Zwar war der Januar 2015 noch besser, aber der erste Monat dieses Jahres verlief für den Einzelhandel überraschend gut. Der Gewinner ist allerdings der Onlinehandel.

Deutschlands Einzelhändler sind durchwachsen ins Jahr 2016 gestartet. Während die Umsätze zum Dezember überraschend stark zulegten, fielen die Resultate im Vergleich zum Januar 2015 schwächer aus. Das teilte das Statistische Bundesamt am Montag in Wiesbaden mit. Allerdings hatte der Januar 2016 mit 25 Verkaufstagen einen Verkaufstag weniger als der Januar 2015.

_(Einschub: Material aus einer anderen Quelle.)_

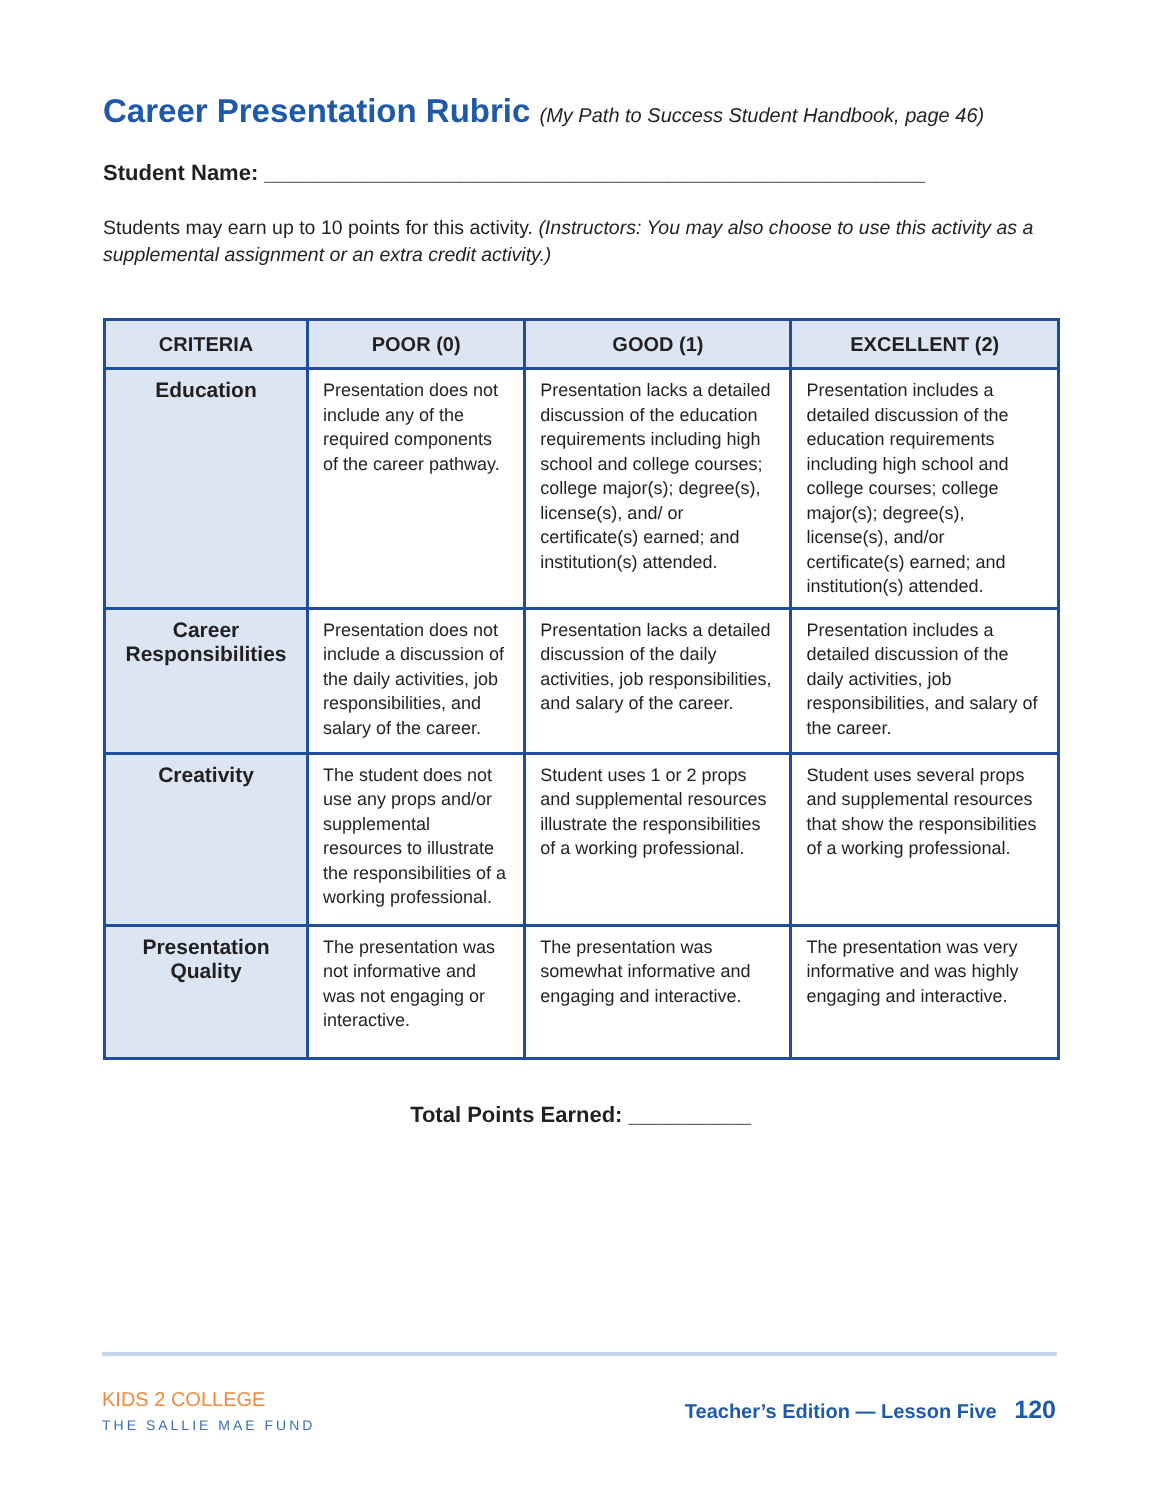Career Presentation Rubric (My Path to Success Student Handbook, page 46)
Student Name: ______________________________________________________
Students may earn up to 10 points for this activity. (Instructors: You may also choose to use this activity as a supplemental assignment or an extra credit activity.)
| CRITERIA | POOR (0) | GOOD (1) | EXCELLENT (2) |
| --- | --- | --- | --- |
| Education | Presentation does not include any of the required components of the career pathway. | Presentation lacks a detailed discussion of the education requirements including high school and college courses; college major(s); degree(s), license(s), and/ or certificate(s) earned; and institution(s) attended. | Presentation includes a detailed discussion of the education requirements including high school and college courses; college major(s); degree(s), license(s), and/or certificate(s) earned; and institution(s) attended. |
| Career Responsibilities | Presentation does not include a discussion of the daily activities, job responsibilities, and salary of the career. | Presentation lacks a detailed discussion of the daily activities, job responsibilities, and salary of the career. | Presentation includes a detailed discussion of the daily activities, job responsibilities, and salary of the career. |
| Creativity | The student does not use any props and/or supplemental resources to illustrate the responsibilities of a working professional. | Student uses 1 or 2 props and supplemental resources illustrate the responsibilities of a working professional. | Student uses several props and supplemental resources that show the responsibilities of a working professional. |
| Presentation Quality | The presentation was not informative and was not engaging or interactive. | The presentation was somewhat informative and engaging and interactive. | The presentation was very informative and was highly engaging and interactive. |
Total Points Earned: __________
KIDS 2 COLLEGE
THE SALLIE MAE FUND
Teacher’s Edition — Lesson Five 120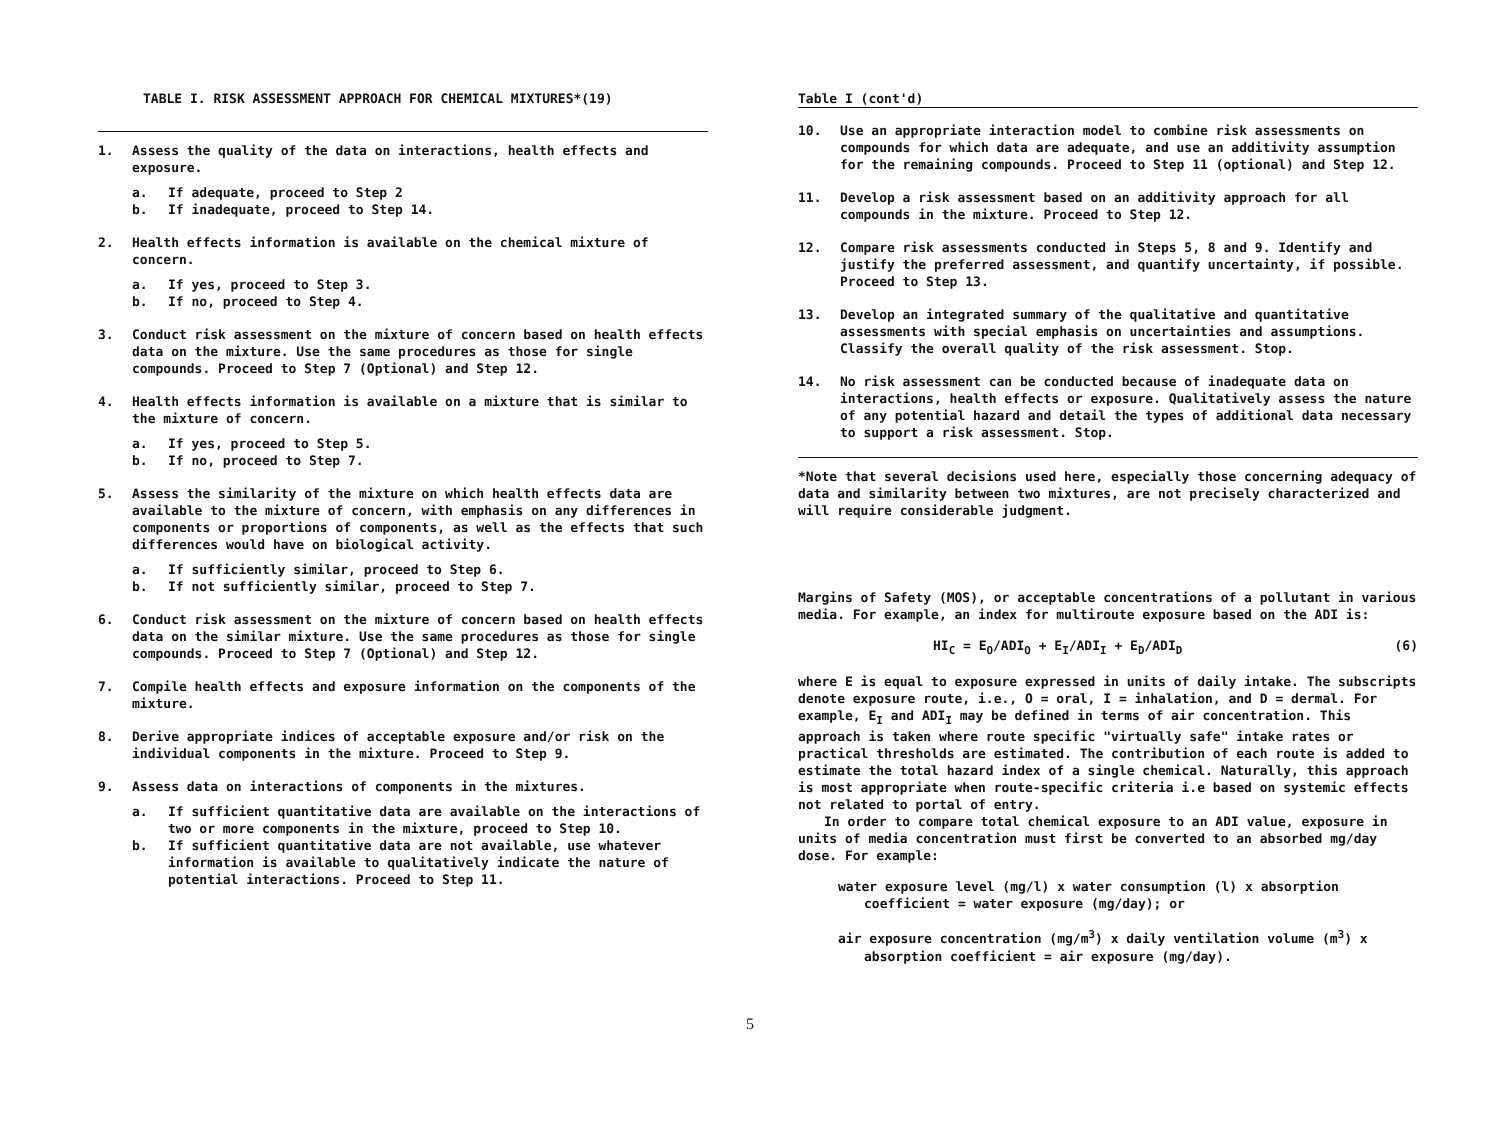TABLE I. RISK ASSESSMENT APPROACH FOR CHEMICAL MIXTURES*(19)
1. Assess the quality of the data on interactions, health effects and exposure.
a. If adequate, proceed to Step 2
b. If inadequate, proceed to Step 14.
2. Health effects information is available on the chemical mixture of concern.
a. If yes, proceed to Step 3.
b. If no, proceed to Step 4.
3. Conduct risk assessment on the mixture of concern based on health effects data on the mixture. Use the same procedures as those for single compounds. Proceed to Step 7 (Optional) and Step 12.
4. Health effects information is available on a mixture that is similar to the mixture of concern.
a. If yes, proceed to Step 5.
b. If no, proceed to Step 7.
5. Assess the similarity of the mixture on which health effects data are available to the mixture of concern, with emphasis on any differences in components or proportions of components, as well as the effects that such differences would have on biological activity.
a. If sufficiently similar, proceed to Step 6.
b. If not sufficiently similar, proceed to Step 7.
6. Conduct risk assessment on the mixture of concern based on health effects data on the similar mixture. Use the same procedures as those for single compounds. Proceed to Step 7 (Optional) and Step 12.
7. Compile health effects and exposure information on the components of the mixture.
8. Derive appropriate indices of acceptable exposure and/or risk on the individual components in the mixture. Proceed to Step 9.
9. Assess data on interactions of components in the mixtures.
a. If sufficient quantitative data are available on the interactions of two or more components in the mixture, proceed to Step 10.
b. If sufficient quantitative data are not available, use whatever information is available to qualitatively indicate the nature of potential interactions. Proceed to Step 11.
Table I (cont'd)
10. Use an appropriate interaction model to combine risk assessments on compounds for which data are adequate, and use an additivity assumption for the remaining compounds. Proceed to Step 11 (optional) and Step 12.
11. Develop a risk assessment based on an additivity approach for all compounds in the mixture. Proceed to Step 12.
12. Compare risk assessments conducted in Steps 5, 8 and 9. Identify and justify the preferred assessment, and quantify uncertainty, if possible. Proceed to Step 13.
13. Develop an integrated summary of the qualitative and quantitative assessments with special emphasis on uncertainties and assumptions. Classify the overall quality of the risk assessment. Stop.
14. No risk assessment can be conducted because of inadequate data on interactions, health effects or exposure. Qualitatively assess the nature of any potential hazard and detail the types of additional data necessary to support a risk assessment. Stop.
*Note that several decisions used here, especially those concerning adequacy of data and similarity between two mixtures, are not precisely characterized and will require considerable judgment.
Margins of Safety (MOS), or acceptable concentrations of a pollutant in various media. For example, an index for multiroute exposure based on the ADI is:
HI<sub>C</sub> = E<sub>O</sub>/ADI<sub>O</sub> + E<sub>I</sub>/ADI<sub>I</sub> + E<sub>D</sub>/ADI<sub>D</sub> (6)
where E is equal to exposure expressed in units of daily intake. The subscripts denote exposure route, i.e., O = oral, I = inhalation, and D = dermal. For example, E<sub>I</sub> and ADI<sub>I</sub> may be defined in terms of air concentration. This approach is taken where route specific "virtually safe" intake rates or practical thresholds are estimated. The contribution of each route is added to estimate the total hazard index of a single chemical. Naturally, this approach is most appropriate when route-specific criteria i.e based on systemic effects not related to portal of entry.
In order to compare total chemical exposure to an ADI value, exposure in units of media concentration must first be converted to an absorbed mg/day dose. For example:
water exposure level (mg/l) x water consumption (l) x absorption coefficient = water exposure (mg/day); or
air exposure concentration (mg/m<sup>3</sup>) x daily ventilation volume (m<sup>3</sup>) x absorption coefficient = air exposure (mg/day).
5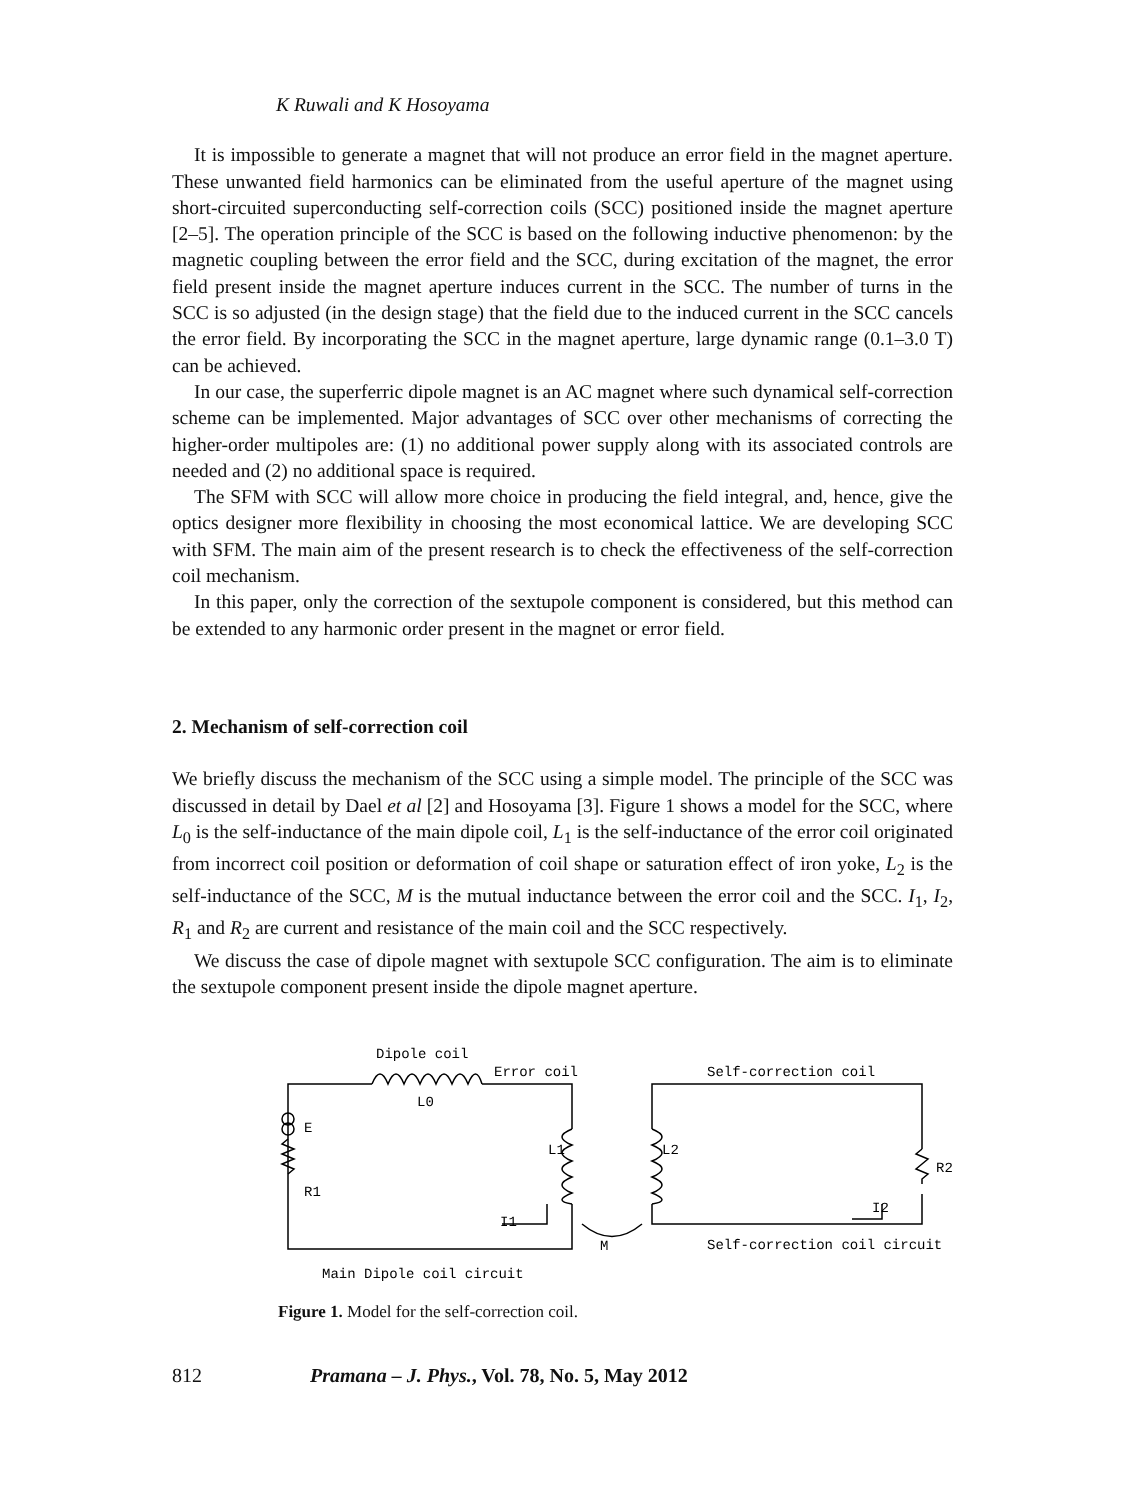K Ruwali and K Hosoyama
It is impossible to generate a magnet that will not produce an error field in the magnet aperture. These unwanted field harmonics can be eliminated from the useful aperture of the magnet using short-circuited superconducting self-correction coils (SCC) positioned inside the magnet aperture [2–5]. The operation principle of the SCC is based on the following inductive phenomenon: by the magnetic coupling between the error field and the SCC, during excitation of the magnet, the error field present inside the magnet aperture induces current in the SCC. The number of turns in the SCC is so adjusted (in the design stage) that the field due to the induced current in the SCC cancels the error field. By incorporating the SCC in the magnet aperture, large dynamic range (0.1–3.0 T) can be achieved.
In our case, the superferric dipole magnet is an AC magnet where such dynamical self-correction scheme can be implemented. Major advantages of SCC over other mechanisms of correcting the higher-order multipoles are: (1) no additional power supply along with its associated controls are needed and (2) no additional space is required.
The SFM with SCC will allow more choice in producing the field integral, and, hence, give the optics designer more flexibility in choosing the most economical lattice. We are developing SCC with SFM. The main aim of the present research is to check the effectiveness of the self-correction coil mechanism.
In this paper, only the correction of the sextupole component is considered, but this method can be extended to any harmonic order present in the magnet or error field.
2. Mechanism of self-correction coil
We briefly discuss the mechanism of the SCC using a simple model. The principle of the SCC was discussed in detail by Dael et al [2] and Hosoyama [3]. Figure 1 shows a model for the SCC, where L<sub>0</sub> is the self-inductance of the main dipole coil, L<sub>1</sub> is the self-inductance of the error coil originated from incorrect coil position or deformation of coil shape or saturation effect of iron yoke, L<sub>2</sub> is the self-inductance of the SCC, M is the mutual inductance between the error coil and the SCC. I<sub>1</sub>, I<sub>2</sub>, R<sub>1</sub> and R<sub>2</sub> are current and resistance of the main coil and the SCC respectively.
We discuss the case of dipole magnet with sextupole SCC configuration. The aim is to eliminate the sextupole component present inside the dipole magnet aperture.
Dipole coil
Error coil
Self-correction coil
L0
E
R1
L1
L2
R2
I2
I1
M
Self-correction coil circuit
Main Dipole coil circuit
Figure 1. Model for the self-correction coil.
812 Pramana – J. Phys., Vol. 78, No. 5, May 2012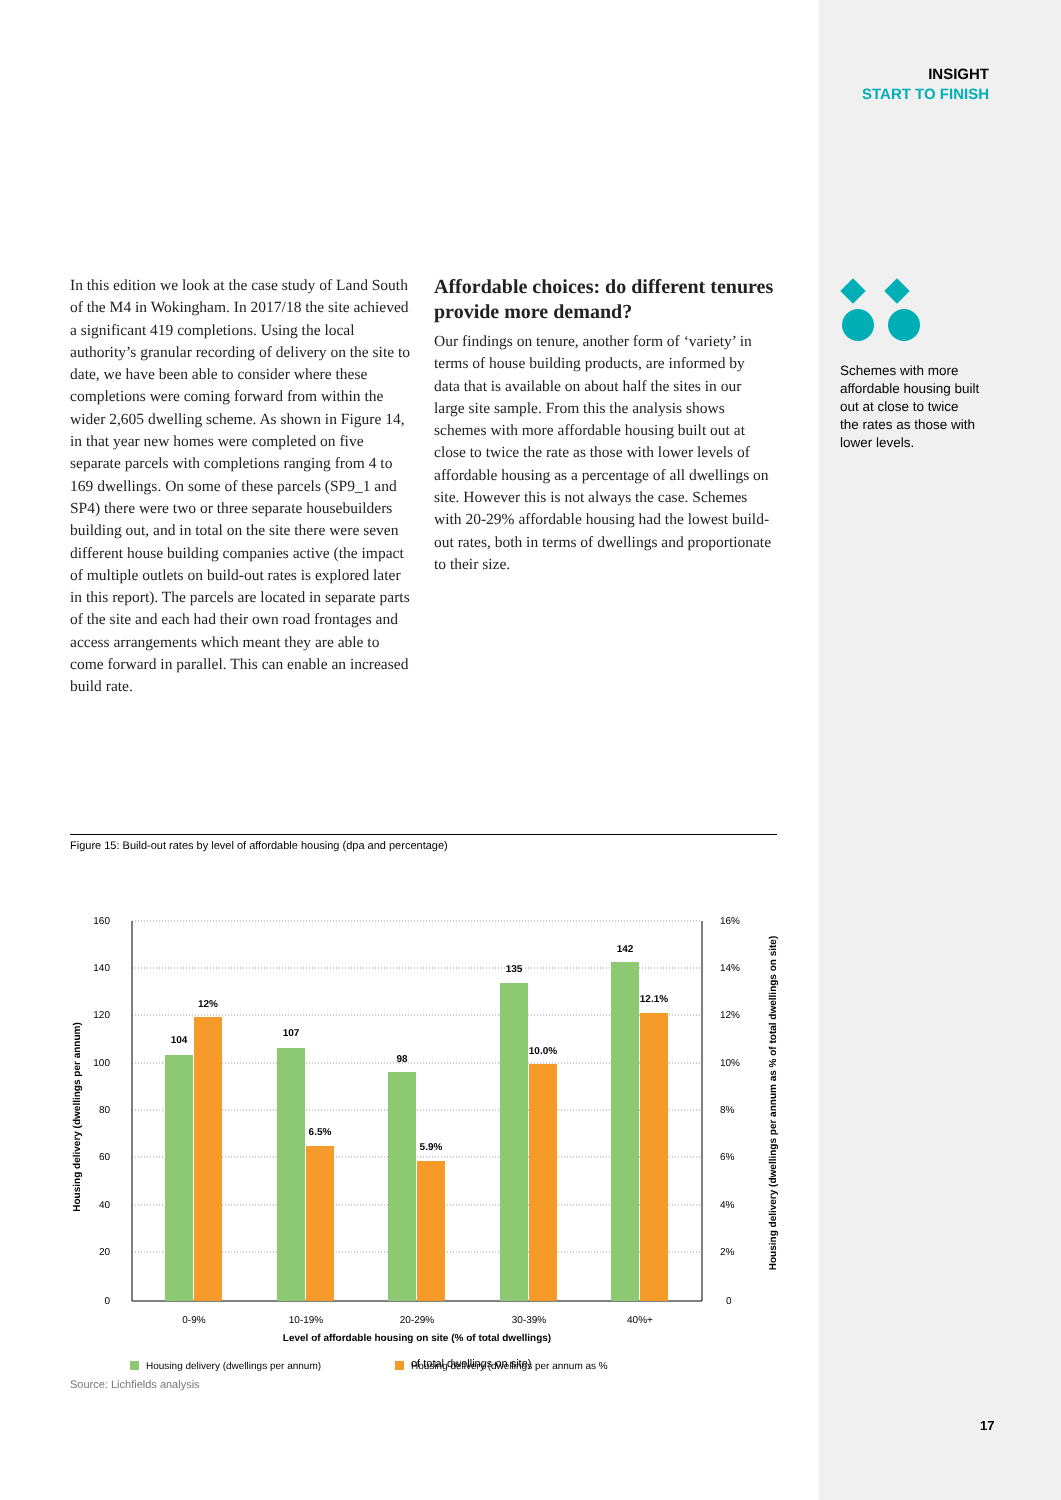INSIGHT
START TO FINISH
In this edition we look at the case study of Land South of the M4 in Wokingham. In 2017/18 the site achieved a significant 419 completions. Using the local authority’s granular recording of delivery on the site to date, we have been able to consider where these completions were coming forward from within the wider 2,605 dwelling scheme. As shown in Figure 14, in that year new homes were completed on five separate parcels with completions ranging from 4 to 169 dwellings. On some of these parcels (SP9_1 and SP4) there were two or three separate housebuilders building out, and in total on the site there were seven different house building companies active (the impact of multiple outlets on build-out rates is explored later in this report). The parcels are located in separate parts of the site and each had their own road frontages and access arrangements which meant they are able to come forward in parallel. This can enable an increased build rate.
Affordable choices: do different tenures provide more demand?
Our findings on tenure, another form of ‘variety’ in terms of house building products, are informed by data that is available on about half the sites in our large site sample. From this the analysis shows schemes with more affordable housing built out at close to twice the rate as those with lower levels of affordable housing as a percentage of all dwellings on site. However this is not always the case. Schemes with 20-29% affordable housing had the lowest build-out rates, both in terms of dwellings and proportionate to their size.
Schemes with more affordable housing built out at close to twice the rates as those with lower levels.
Figure 15: Build-out rates by level of affordable housing (dpa and percentage)
160
140
120
100
80
60
40
20
0
16%
14%
12%
10%
8%
6%
4%
2%
0
104
12%
107
6.5%
98
5.9%
135
10.0%
142
12.1%
0-9%
10-19%
20-29%
30-39%
40%+
Level of affordable housing on site (% of total dwellings)
Housing delivery (dwellings per annum)
Housing delivery (dwellings per annum as % of total dwellings on site)
Housing delivery (dwellings per annum)
Housing delivery (dwellings per annum as %
of total dwellings on site)
Source: Lichfields analysis
17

Im Januar lagen die Erlöse der Branche preisbereinigt (real) um 0,7 Prozent höher als im Vormonat. Volkswirte hatten nur einen Anstieg um 0,3 Prozent erwartet. Nominal, also inklusive Preiseffekte, legten die Umsätze von Dezember auf Januar um 0,6 Prozent zu. Im Vergleich zum Vorjahresmonat lagen die Umsätze in diesem Januar real um 0,8 Prozent und nominal um 0,4 Prozent niedriger.

Die einzelnen Branchen

Der Handel mit Lebensmitteln, Getränken und Tabakwaren setzte preisbereinigt 1,4 Prozent und nominal 0,8 Prozent weniger um als im Januar 2015. Dabei lag der Umsatz bei den Supermärkten, SB-Warenhäusern und Verbrauchermärkten preisbereinigt 1,5 Prozent und nominal 0,9 Prozent niedriger als im Vorjahresmonat. Im Fachhandel mit Lebensmitteln wurde preisbereinigt 0,7 Prozent weniger und nominal 0,6 Prozent mehr umgesetzt als im Januar 2015.

Im Bereich Nicht-Lebensmittel lagen die Umsätze preisbereinigt 0,3 Prozent unter und nominal 0,1 Prozent über den Werten des Vorjahresmonats. Dabei erzielte der Internet- und Versandhandel, wie bereits in den Vormonaten, positive Zuwachsraten (preisbereinigt plus 2,6 Prozent und nominal plus 3,4 Prozent).